Skip to main content

Corpus Quality

Abstract

Corpus Quality

This section contains a short guide on how to use the additional information on the corpus quality information available in PoolParty after the analysis has been performed.

The quality of extracted terms depends strongly on the provided corpus, the following parameters effect the corpus quality:

  • Number and size of documents:

    A corpus with a larger number of small documents will provide better results than a corpus with a small number of large documents.

  • Relevancy of documents:

    The documents should be selected as a representative sample of the domain, document set or topic your thesaurus should represent.

PoolParty indicates the quality of a corpus in the Corpus Analysis Summary panel.

You find the following information in this panel:

  • Number of Extracted Concepts in the first row of the summary.

  • Number of Extracted Terms in the second row.

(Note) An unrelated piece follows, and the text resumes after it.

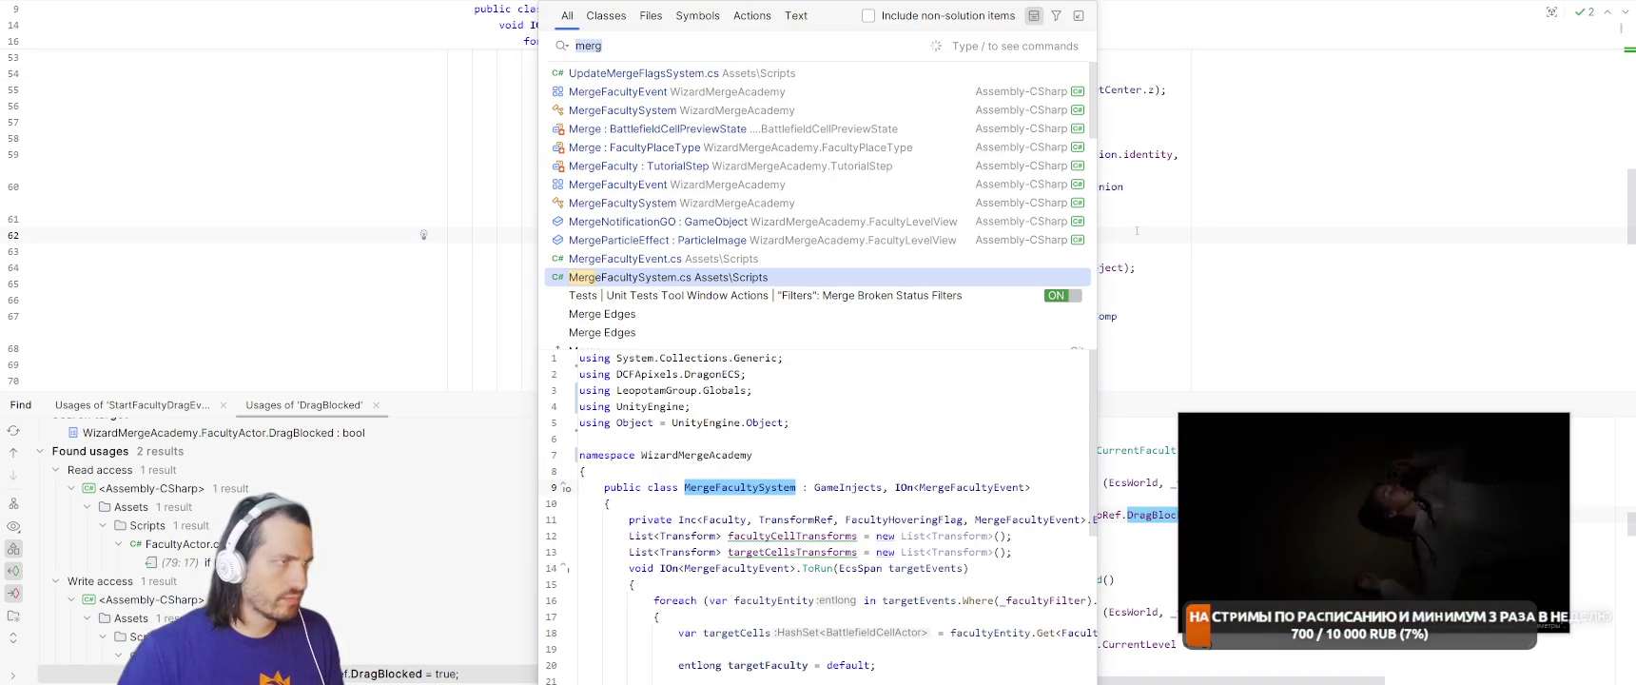
key(Up)
key(Up)
key(Up)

  • Extracted Concepts Occurrences let you know how often the extracted concepts have been found in your corpus.

  • Extracted Terms Occurrences let you know how often the extracted terms have been been found in your corpus.

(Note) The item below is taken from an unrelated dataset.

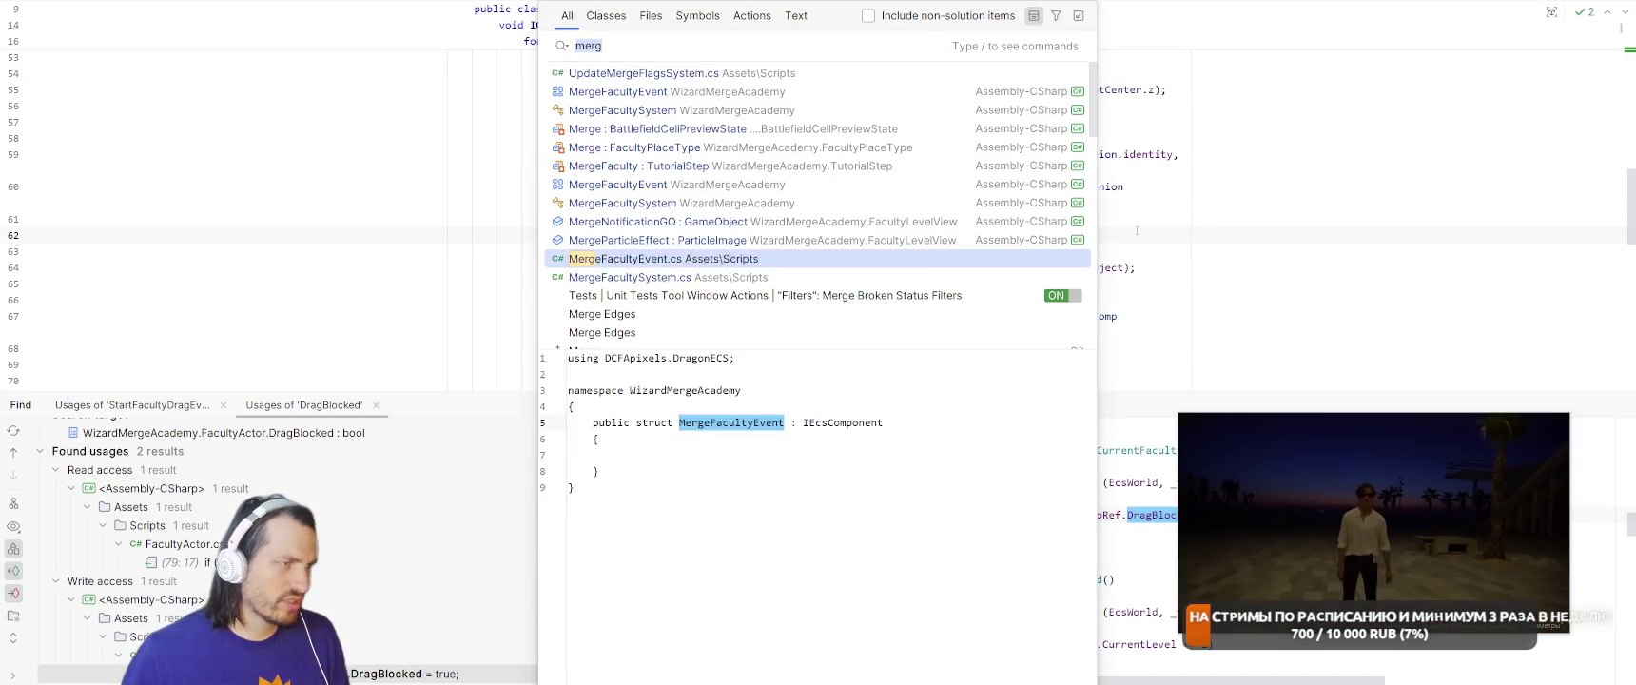
key(Return)
right_click(666, 122)
click(733, 250)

    • The Status icon indicates the quality of the corpus and is based on the Extracted Terms Occurrences.

Corpus Quality Status Examples

Below 250,000 terms a red Status icon is displayed and extracted terms are not shown in the document details view.

23899932.png

In the range of 500,000 to 1,000,000 the Extracted Term Occurrences quality is considered to be medium. This is indicated with a yellow Status icon and extracted terms are shown in the documents details view.

23899934.png

Above 1,000,000 Extracted Term occurrences quality is considered to be high. This is indicated with a green Status icon and extracted terms are shown in the Documents Details Tab.

23899933.png